Before using the treadmill, do the following:

  • Proper attire including good shoes
  • Make sure you are fit to undergo the exercise. If a first timer, make sure the doctor clears you of any heart, eye, kidney or nerve problems. If having back pain, ask the doctor before starting the treadmill.
  • Make sure the sugar levels are not too high or too low. Correct the sugar levels before the exercise.
  • Carry with you an ID card mentioning you are diabetic. Have fast acting carbohydrates  with you( 3 pieces of dates or a granola bar). Carry either orange juice or water which can be had midway between a heavy work out if the work out lasts more than an hour. If you feel dizzy or complain of difficulty breathing, do consult a doctor before continuing.

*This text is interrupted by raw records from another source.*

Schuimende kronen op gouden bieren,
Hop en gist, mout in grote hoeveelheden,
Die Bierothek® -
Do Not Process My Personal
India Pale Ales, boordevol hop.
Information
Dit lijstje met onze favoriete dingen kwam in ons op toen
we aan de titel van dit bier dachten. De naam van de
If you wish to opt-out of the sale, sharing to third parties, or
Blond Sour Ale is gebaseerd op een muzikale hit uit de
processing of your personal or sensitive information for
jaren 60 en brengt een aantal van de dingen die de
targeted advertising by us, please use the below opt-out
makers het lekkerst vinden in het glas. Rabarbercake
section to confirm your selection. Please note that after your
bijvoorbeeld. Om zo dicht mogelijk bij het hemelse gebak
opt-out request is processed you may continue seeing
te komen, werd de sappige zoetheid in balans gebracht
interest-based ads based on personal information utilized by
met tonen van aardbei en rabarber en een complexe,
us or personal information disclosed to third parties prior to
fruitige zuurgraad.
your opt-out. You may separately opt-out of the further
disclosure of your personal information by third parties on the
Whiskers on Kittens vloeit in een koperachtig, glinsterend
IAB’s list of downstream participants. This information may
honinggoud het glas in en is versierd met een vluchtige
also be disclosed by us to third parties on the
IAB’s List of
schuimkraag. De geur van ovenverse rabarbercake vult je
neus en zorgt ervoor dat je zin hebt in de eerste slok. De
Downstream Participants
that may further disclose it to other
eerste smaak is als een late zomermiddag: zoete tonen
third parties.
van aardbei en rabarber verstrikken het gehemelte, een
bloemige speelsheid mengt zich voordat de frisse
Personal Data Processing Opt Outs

  • Adequate warm up is essential, start slow and then build up the pace or inclination and also stop slowly. Do not suddenly stop unless it is an emergency.
  • Leave a space behind while on the belt, it is safer you have some space behind in case you slip.
  • Hold on to the side railings while using an inclination or losing balance. It is better not to use the incline.
  • Swing arms if possible as in natural walking.
  • The short bursts of fast pace followed by slow pace improve the fitness levels as well do not exhaust the body.
  • Keep back straight and not slouched over.